◆ EXCERPT

--- START ---

# Topic modeling : LDA

## Dataset : Grand Débat National (Great national debate)

The aim of this exercise is to be familiar with the text-mining and topic models such as LDA. One of the contexts where topic modeling is very useful is in open-ended questions. It allows us to explore the variation of topics addressed in people's responses. For this we will use the french "Grand Débat National" dataset. This dataset presents a complete set of responses from the [Grand Débat National](https://granddebat.fr/), the public debate organized by President Macron. The purpose of the debate was to better understand the needs and opinions of the French people following the Yellow Vests protests. The results of this debate are now available as [open data](https://granddebat.fr/pages/donnees-ouvertes).

## 1. Import data

**Question 1 :** Download one of the ecological transition csv files and load the content into a pandas dataframe. Name this variable `raw_data`

In [1]:
%%capture captured

import pandas as pd

path = "https://raw.githubusercontent.com/curiousML/DSA/master/text_mining/data/LA_TRANSITION_ECOLOGIQUE.csv"

--- END ---

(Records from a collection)
--- START ---

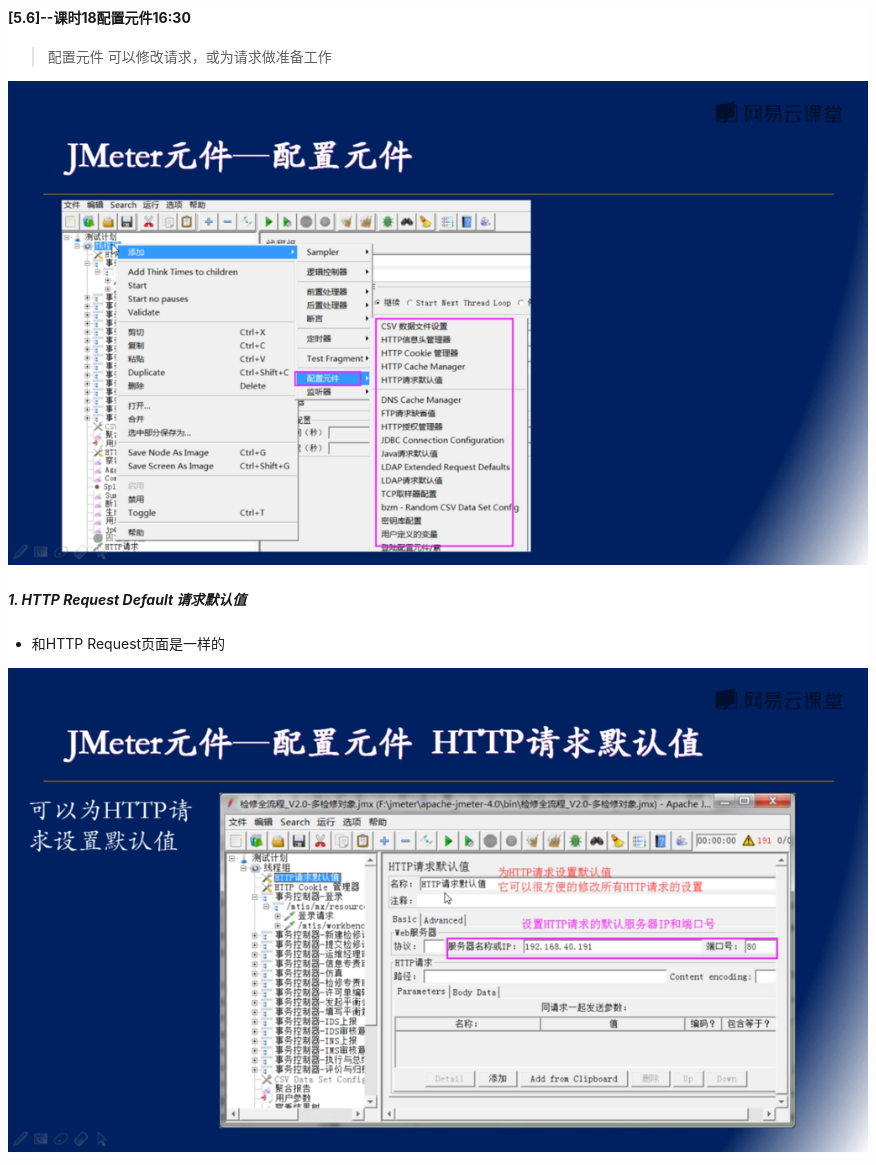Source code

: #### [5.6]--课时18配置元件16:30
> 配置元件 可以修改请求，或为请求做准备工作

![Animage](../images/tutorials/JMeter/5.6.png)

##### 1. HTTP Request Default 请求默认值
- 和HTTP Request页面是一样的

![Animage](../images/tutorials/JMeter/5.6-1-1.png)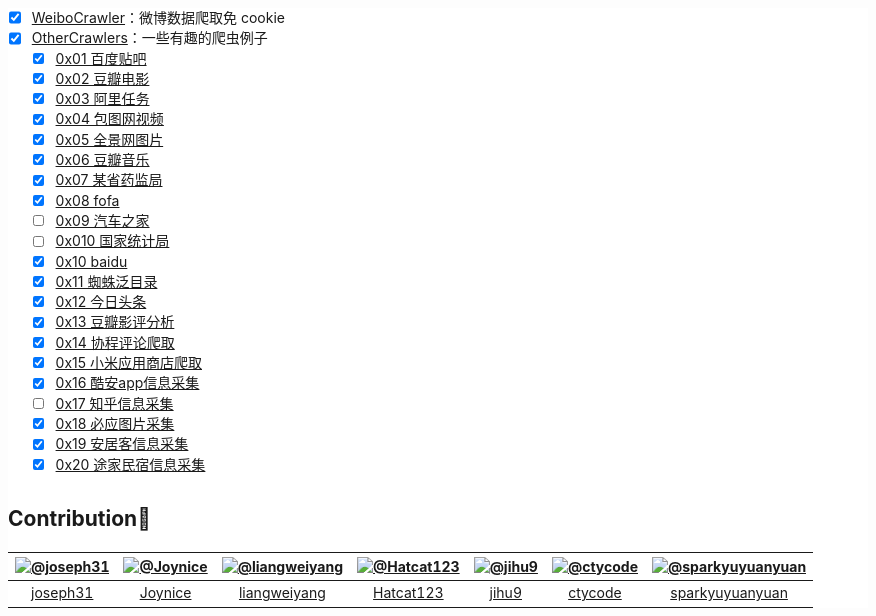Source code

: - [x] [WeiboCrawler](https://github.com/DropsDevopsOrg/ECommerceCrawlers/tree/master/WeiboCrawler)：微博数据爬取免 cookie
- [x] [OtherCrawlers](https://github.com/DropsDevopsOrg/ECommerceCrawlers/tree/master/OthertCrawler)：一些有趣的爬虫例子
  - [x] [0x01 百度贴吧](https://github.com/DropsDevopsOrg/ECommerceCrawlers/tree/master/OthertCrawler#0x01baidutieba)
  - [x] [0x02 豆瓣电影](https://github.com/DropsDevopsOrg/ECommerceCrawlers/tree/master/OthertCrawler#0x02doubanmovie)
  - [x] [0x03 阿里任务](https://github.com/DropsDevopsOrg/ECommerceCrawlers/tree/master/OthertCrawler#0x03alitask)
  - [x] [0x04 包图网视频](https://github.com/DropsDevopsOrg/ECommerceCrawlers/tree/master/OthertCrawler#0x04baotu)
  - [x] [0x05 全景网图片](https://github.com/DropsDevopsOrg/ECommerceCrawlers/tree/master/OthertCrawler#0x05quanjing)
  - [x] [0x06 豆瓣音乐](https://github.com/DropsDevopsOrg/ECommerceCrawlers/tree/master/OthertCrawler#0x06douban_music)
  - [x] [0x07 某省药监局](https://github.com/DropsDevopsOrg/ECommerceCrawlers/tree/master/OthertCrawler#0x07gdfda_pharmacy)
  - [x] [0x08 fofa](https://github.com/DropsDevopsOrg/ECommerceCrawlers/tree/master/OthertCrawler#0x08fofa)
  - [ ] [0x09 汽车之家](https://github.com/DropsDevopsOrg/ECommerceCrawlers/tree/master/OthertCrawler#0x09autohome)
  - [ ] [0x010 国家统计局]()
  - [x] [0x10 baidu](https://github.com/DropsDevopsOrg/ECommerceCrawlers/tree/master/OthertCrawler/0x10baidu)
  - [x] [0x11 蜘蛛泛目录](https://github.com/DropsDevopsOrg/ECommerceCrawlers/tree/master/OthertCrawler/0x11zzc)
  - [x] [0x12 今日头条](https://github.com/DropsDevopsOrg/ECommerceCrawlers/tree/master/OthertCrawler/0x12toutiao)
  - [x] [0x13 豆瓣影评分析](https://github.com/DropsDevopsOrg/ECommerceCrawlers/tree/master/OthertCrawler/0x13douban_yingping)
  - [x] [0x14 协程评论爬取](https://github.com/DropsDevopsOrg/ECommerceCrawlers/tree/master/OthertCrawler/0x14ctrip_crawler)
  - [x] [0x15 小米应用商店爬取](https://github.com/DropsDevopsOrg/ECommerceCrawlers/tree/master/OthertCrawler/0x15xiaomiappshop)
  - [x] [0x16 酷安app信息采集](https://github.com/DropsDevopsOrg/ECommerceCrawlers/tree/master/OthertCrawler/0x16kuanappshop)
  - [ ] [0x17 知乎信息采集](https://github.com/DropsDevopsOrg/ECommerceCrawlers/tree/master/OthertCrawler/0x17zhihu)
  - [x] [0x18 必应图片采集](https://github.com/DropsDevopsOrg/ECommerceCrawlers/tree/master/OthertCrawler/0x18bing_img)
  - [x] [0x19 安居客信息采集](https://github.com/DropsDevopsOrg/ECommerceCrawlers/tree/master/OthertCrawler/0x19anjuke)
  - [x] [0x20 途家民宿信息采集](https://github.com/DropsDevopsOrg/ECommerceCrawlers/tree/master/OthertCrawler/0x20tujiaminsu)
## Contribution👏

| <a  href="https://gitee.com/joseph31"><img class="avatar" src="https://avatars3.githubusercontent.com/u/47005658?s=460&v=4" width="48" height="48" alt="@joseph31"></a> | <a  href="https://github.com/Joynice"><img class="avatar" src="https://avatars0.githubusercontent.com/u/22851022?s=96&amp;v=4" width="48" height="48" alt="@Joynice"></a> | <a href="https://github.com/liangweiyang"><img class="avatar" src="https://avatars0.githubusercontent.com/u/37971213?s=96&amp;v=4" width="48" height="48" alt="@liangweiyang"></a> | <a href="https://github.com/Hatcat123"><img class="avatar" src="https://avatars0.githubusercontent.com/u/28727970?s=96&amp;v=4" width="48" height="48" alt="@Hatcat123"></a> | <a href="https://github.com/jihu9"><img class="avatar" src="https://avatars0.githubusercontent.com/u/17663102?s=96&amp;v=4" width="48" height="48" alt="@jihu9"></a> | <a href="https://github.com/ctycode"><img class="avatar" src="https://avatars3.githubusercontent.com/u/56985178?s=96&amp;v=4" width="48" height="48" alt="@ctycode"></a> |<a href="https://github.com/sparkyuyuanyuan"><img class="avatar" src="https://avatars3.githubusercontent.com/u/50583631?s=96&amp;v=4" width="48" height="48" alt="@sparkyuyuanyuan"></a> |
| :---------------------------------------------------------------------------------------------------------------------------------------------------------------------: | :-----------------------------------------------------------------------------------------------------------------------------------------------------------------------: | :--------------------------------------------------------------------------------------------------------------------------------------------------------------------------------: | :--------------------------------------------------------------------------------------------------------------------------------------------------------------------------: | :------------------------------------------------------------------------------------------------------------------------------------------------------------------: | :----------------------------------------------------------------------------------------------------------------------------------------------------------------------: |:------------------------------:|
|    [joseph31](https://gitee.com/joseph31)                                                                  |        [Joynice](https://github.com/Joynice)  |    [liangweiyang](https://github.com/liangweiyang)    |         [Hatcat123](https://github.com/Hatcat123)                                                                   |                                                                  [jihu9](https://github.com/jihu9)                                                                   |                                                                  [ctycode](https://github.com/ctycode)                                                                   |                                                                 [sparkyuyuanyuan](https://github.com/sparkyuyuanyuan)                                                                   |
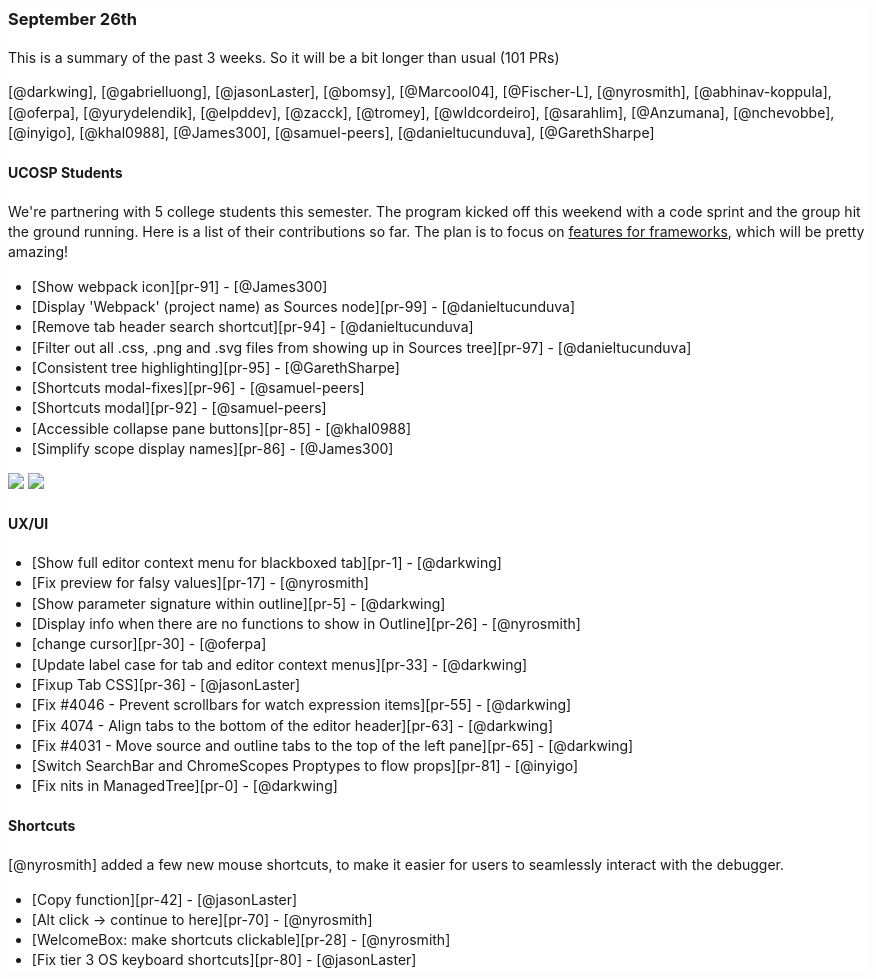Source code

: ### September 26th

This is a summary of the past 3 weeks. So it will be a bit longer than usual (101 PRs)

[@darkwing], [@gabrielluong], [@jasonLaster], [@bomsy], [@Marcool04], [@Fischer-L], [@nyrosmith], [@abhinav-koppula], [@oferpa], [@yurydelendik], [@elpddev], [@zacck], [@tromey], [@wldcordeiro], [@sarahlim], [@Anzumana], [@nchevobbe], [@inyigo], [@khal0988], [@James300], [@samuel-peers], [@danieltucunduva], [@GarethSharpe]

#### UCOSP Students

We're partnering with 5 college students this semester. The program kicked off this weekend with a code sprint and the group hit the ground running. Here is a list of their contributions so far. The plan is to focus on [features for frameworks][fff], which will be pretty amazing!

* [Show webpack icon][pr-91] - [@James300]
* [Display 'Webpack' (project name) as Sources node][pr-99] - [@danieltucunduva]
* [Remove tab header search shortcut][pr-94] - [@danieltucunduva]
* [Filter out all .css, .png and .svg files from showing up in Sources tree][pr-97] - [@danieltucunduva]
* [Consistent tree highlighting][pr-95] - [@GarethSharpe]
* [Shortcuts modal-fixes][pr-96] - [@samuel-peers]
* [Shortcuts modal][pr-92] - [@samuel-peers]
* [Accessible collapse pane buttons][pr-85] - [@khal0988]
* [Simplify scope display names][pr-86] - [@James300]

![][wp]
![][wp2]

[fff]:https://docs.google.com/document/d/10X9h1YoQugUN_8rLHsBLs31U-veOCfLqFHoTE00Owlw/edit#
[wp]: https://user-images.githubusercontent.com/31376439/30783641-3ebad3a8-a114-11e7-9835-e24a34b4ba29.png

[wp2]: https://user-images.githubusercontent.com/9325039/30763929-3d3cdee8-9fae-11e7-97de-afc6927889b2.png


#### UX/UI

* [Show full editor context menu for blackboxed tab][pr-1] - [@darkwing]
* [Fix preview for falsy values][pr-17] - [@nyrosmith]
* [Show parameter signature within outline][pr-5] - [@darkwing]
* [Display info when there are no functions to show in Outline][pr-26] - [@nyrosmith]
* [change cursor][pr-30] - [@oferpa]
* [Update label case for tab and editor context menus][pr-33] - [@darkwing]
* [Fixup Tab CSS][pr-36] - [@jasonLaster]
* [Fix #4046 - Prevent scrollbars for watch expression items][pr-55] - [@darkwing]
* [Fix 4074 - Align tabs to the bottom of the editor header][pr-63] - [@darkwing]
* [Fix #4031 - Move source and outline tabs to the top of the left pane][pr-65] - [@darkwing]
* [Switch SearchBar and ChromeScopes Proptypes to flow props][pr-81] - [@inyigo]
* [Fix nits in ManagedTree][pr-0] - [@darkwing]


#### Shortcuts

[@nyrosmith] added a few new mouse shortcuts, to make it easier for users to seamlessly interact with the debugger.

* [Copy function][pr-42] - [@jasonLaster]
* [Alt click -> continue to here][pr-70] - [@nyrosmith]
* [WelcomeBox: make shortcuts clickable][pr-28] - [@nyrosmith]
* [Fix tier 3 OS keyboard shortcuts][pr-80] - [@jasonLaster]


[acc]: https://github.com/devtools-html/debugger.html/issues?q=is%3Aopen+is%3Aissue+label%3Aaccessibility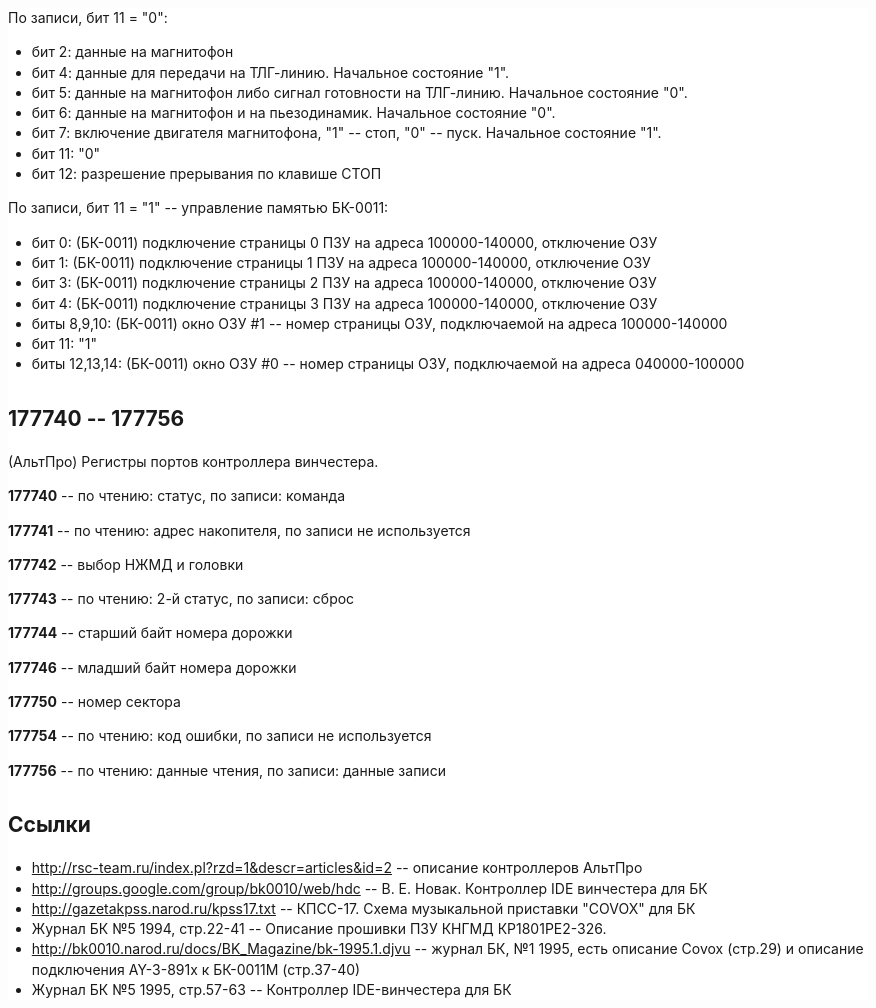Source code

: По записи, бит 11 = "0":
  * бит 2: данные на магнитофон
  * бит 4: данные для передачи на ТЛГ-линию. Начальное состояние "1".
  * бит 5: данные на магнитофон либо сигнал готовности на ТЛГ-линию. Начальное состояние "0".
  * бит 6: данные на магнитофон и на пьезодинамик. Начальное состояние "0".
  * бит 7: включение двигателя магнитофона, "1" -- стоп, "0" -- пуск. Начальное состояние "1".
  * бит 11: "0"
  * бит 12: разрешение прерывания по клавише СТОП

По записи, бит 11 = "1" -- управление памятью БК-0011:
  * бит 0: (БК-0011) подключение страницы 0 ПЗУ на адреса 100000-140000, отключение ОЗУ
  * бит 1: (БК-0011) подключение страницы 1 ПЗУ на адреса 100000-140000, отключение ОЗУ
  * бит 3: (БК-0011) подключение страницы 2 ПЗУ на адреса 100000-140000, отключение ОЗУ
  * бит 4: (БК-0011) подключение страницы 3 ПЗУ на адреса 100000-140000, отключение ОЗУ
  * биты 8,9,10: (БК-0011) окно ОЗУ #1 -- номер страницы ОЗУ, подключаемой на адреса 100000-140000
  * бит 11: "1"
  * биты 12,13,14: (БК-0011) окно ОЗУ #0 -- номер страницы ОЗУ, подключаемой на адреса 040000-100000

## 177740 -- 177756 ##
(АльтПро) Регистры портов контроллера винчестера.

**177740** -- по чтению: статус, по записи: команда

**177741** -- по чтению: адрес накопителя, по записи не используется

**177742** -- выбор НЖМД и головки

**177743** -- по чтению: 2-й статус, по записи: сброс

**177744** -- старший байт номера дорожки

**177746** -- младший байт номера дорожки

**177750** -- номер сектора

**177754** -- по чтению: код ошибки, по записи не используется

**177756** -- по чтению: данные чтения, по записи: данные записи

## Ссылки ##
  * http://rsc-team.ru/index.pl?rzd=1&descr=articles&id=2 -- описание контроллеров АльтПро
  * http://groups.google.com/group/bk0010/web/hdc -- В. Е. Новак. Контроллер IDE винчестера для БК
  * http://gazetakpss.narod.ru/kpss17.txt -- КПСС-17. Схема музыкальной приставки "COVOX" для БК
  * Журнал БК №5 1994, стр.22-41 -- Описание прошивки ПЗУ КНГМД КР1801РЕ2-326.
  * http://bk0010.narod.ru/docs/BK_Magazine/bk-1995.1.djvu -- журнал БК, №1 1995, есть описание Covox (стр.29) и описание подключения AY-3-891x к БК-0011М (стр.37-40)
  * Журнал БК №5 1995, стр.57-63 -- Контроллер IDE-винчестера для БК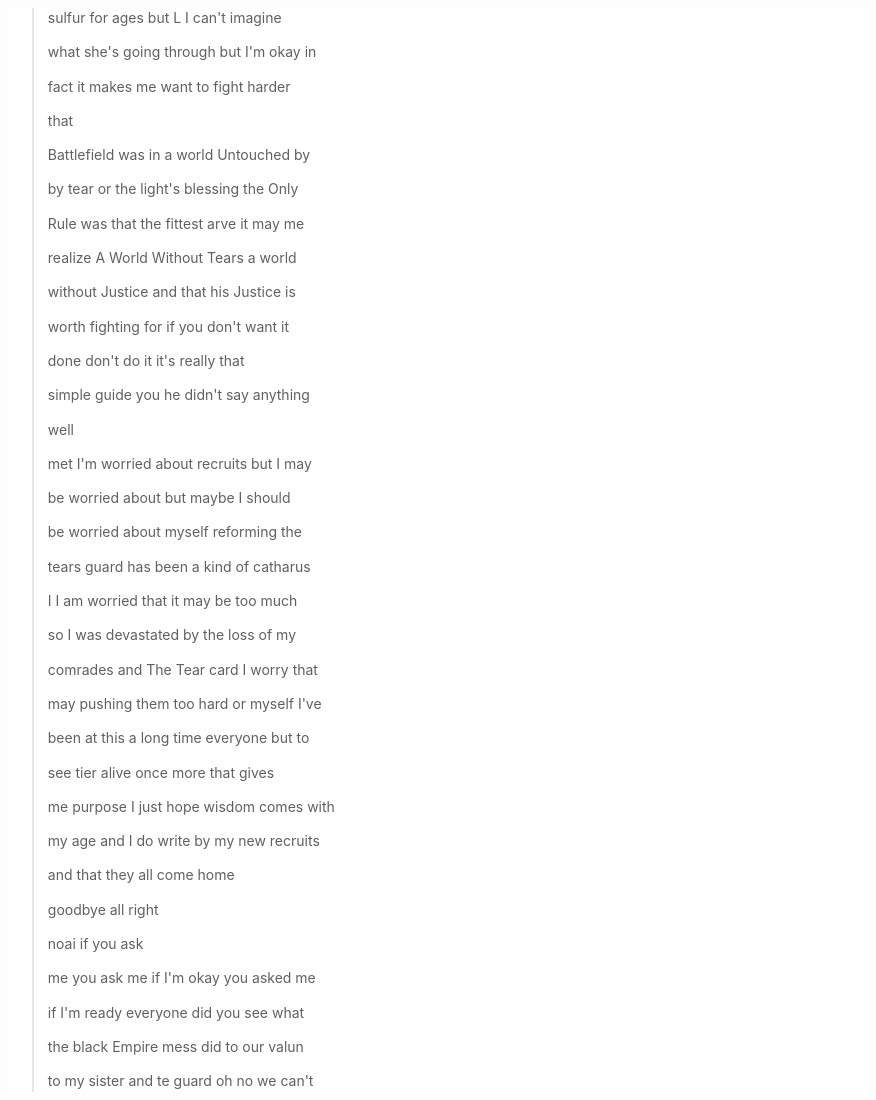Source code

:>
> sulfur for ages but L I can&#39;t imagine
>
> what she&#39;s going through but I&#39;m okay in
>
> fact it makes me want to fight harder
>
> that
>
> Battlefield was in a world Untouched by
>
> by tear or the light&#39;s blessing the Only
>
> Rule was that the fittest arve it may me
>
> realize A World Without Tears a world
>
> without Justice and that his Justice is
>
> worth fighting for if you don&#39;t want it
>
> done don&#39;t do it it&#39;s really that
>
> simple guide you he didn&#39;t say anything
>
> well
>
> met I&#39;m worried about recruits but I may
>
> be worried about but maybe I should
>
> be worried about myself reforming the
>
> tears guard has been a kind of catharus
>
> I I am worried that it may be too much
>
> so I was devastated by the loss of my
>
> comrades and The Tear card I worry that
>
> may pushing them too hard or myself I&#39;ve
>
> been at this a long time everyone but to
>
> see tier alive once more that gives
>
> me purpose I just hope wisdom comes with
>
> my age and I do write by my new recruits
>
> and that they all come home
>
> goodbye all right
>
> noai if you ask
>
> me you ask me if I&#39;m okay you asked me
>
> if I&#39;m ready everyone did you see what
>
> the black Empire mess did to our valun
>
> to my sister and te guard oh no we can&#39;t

--- END ---

◆ YOUR INSTRUCTIONS
From the LDA topic modeling text, output the part that opens with the words containing "## Dataset : Grand" and closes with "as [open data](https://granddebat.fr/pages/donnees-ouvertes).", copied word for word.

◆ SOLUTION TO THE EXERCISE
## Dataset : Grand Débat National (Great national debate)

The aim of this exercise is to be familiar with the text-mining and topic models such as LDA. One of the contexts where topic modeling is very useful is in open-ended questions. It allows us to explore the variation of topics addressed in people's responses. For this we will use the french "Grand Débat National" dataset. This dataset presents a complete set of responses from the [Grand Débat National](https://granddebat.fr/), the public debate organized by President Macron. The purpose of the debate was to better understand the needs and opinions of the French people following the Yellow Vests protests. The results of this debate are now available as [open data](https://granddebat.fr/pages/donnees-ouvertes).